The home health nurse is caring for a 6-year-old client who has a tracheostomy and is being mechanically ventilated when the ventilator's apnea alarm sounds. The nurse determines the client is unresponsive and pulseless, and there are no other caregivers present. Which of the following actions should the nurse take next?
- A. Deliver 30 chest compressions.
- B. Activate the emergency response system.
- C. Locate an automated external defibrillator.
- D. Deliver 2 breaths using a bag valve device connected to the tracheostomy.
Correct Answer: B
Rationale: Activating the emergency response system ensures rapid assistance for a pulseless child, initiating the chain of survival in pediatric cardiac arrest.

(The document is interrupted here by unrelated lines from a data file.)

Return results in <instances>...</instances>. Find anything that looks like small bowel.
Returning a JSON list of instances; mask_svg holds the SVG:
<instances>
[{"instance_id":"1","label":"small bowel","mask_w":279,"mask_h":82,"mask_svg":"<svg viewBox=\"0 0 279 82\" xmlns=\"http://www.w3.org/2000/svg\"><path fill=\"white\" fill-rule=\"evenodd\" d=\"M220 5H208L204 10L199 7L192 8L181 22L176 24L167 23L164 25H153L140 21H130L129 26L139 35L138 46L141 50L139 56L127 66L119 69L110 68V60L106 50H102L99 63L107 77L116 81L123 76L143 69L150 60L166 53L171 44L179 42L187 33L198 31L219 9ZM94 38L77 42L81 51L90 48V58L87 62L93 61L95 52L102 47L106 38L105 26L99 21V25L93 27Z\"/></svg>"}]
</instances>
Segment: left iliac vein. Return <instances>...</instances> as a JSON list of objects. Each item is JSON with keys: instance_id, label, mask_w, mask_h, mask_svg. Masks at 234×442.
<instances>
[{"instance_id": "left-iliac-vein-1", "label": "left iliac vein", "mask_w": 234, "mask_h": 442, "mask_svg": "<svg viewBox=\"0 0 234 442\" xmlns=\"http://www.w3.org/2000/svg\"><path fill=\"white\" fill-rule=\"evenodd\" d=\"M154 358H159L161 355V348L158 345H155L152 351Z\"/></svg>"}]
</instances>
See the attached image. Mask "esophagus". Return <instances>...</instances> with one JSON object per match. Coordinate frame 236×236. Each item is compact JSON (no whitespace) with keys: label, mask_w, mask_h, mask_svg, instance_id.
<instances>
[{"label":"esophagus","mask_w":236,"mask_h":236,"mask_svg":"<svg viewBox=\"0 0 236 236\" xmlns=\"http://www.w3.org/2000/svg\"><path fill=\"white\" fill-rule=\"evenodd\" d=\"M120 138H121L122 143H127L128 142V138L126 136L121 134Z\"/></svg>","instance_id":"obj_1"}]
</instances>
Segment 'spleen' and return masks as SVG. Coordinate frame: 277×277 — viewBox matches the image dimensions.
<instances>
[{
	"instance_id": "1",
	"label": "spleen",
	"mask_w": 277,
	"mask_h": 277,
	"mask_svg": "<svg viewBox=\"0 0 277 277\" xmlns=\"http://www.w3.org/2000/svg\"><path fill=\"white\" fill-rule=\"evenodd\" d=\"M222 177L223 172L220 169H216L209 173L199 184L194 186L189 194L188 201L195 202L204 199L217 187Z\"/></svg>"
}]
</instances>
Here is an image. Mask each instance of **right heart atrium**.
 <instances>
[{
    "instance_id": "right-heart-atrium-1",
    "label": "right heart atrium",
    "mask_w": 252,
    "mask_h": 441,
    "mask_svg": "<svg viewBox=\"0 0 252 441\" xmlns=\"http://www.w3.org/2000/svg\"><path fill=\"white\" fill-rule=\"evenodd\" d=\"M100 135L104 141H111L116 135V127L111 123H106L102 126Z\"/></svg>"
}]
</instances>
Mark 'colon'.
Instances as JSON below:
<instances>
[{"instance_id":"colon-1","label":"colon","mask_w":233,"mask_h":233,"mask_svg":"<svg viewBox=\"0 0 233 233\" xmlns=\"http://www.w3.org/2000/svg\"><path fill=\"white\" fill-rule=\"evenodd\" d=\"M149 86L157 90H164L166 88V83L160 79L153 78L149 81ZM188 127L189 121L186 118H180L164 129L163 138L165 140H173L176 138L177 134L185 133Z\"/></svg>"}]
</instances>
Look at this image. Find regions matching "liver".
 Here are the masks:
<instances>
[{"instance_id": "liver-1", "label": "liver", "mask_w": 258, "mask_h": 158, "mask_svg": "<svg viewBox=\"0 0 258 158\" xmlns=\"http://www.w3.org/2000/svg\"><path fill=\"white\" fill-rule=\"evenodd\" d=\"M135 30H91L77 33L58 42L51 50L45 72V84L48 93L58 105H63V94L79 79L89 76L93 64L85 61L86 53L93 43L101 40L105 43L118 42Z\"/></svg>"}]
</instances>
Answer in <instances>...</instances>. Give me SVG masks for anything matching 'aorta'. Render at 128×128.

Which of these tests would the nurse expect to monitor for the evaluation of clients aged 18 and older with poor glycemic control?
- A. A glycosylated hemoglobin (A1c) should be performed during an initial assessment and during follow-up assessment, which should occur in longer than 3-month intervals
- B. A glycosylated hemoglobin is to be obtained at least two years
- C. A fasting glucose and a glycosylated hemoglobin is to be obtained at 3 months intervals after the initial assessment
- D. A glucose tolerance test, a fasting glucose and a glycosylated hemoglobin should be obtained at 6-month intervals after the initial assessment
Correct Answer: A
Rationale: The American Diabetes Association (ADA) recommends obtaining a glycosylated hemoglobin during an initial assessment and then routinely as part of continuing care for clients with poor glycemic control.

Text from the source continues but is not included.